I have always been bad with declaring my beliefs. Like—really bad. To the point where I have notoriously had issues with deciphering my own tastes and preferences. Exhibit A: The fast-casual sandwich shop. Every time I used to go to Subway, and the sandwich maker would ask me what kind of cheese I wanted, I would turn to my mom and say, “Mom, what kind of cheese do I want?!” I experience the same moment of decision anxiety to this day every time someone asks me a “Favorite” question. I used to think something was legitimately wrong with me because I couldn’t figure out a favorite color, a favorite movie, a favorite book, a favorite number, a favorite shape…I was left out of many a playground conversation about everyone’s various favorites, I hate icebreakers more than the average person, and I never really had a clear answer to what I wanted to be when I grew up.
I realized after a while that this wasn’t mere indecisiveness—it was more similar to the paradox of choice. A lot of my other character traits stem from this core trait of needing to assess the ins and outs of absolutely every possibility, every option, every opinion, before I make up my own mind. I’ve always been that person who refuses to publicly announce any political position because I feel like there are so many issues I am ignorant about. This has also been the source of some of my downfalls, including chasing the elusive “perfection” and perpetual striving. Going hand in hand with this trait is my more positive, other fundamental ability to be able to do this 360 degree observation—I truly feel that I can see a subject from multiple positions, I can understand where both sides are coming from. I feel like an eternal diplomat, and I have always been jealous of people who, when prompted with the question “What do you believe,” don’t hesitate before answering.
Well, after nearly 22 years of life, I think that I’ve finally begun to see the upsides of this ability. I am a super feeler—I feel my own emotions as well as others’ on another level, I am eternally empathetic, and I find the world so incredibly beautiful. Trying to take in every single ounce of the world before you make any decision is exhausting—and I’ve slowly been learning that beliefs don’t have to be set in stone. Today I like purple and I’m into European sneakers and I think it would be fun to own some chickens and my favorite weather is the kind where the sun backlights the trees so the underbellies of their leaves are this miraculous shade of translucent green. I am in love with the world, and while my ranking of its different elements may change, I will always be able to find something truly awe-some in every aspect of it (even the not-so-pretty-on-the-surface bits like shards of glass in the back parking lot that catch the light just so, the rust on the railroad that is like Burnt Sienna, my favorite Crayola color, and the incredible rhythmic flow that is the daily commute).

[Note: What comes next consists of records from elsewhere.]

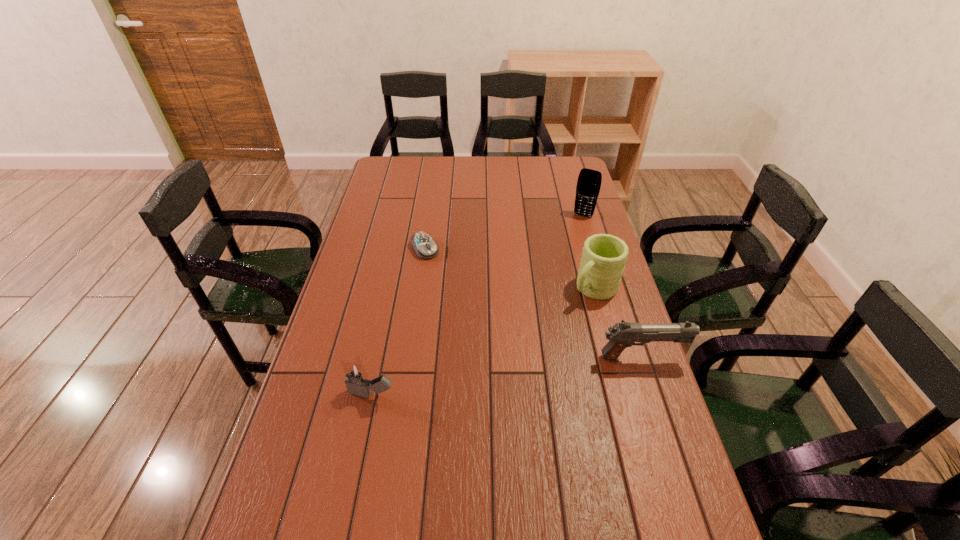
Find the location of a particular element. This screenshot has height=540, width=960. igniter is located at coordinates (357, 383).

Where is `the fourth farthest object`? This screenshot has width=960, height=540. the fourth farthest object is located at coordinates (622, 335).

The width and height of the screenshot is (960, 540). Identify the location of computer mouse. (425, 247).

Image resolution: width=960 pixels, height=540 pixels. In order to click on the fourth nearest object in this screenshot , I will do `click(425, 247)`.

This screenshot has height=540, width=960. What are the coordinates of `the third nearest object` in the screenshot? It's located at (604, 256).

This screenshot has height=540, width=960. Find the location of `cellular telephone`. cellular telephone is located at coordinates (589, 181).

The width and height of the screenshot is (960, 540). I want to click on the tallest object, so click(x=589, y=181).

Find the location of `free location located on the back of the nearest object`. free location located on the back of the nearest object is located at coordinates (393, 296).

Where is `vacant area situated 0.270m on the wheel side of the second farthest object`? The width and height of the screenshot is (960, 540). vacant area situated 0.270m on the wheel side of the second farthest object is located at coordinates (466, 308).

The image size is (960, 540). What are the coordinates of `vacant space located 0.110m on the wheel side of the second farthest object` in the screenshot? It's located at (444, 278).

So I guess what I know to be true is that what some people see as naïve ignorance wrapped in an Underwood-esque southern lilt is really a genuine admiration for the overwhelming beauty and grace that is everyday life. I may not be the one standing on the mountain shouting my convictions, but I will always be curious to find what exactly is out there that will spark that kind of fiery truth inside of me. This I believe.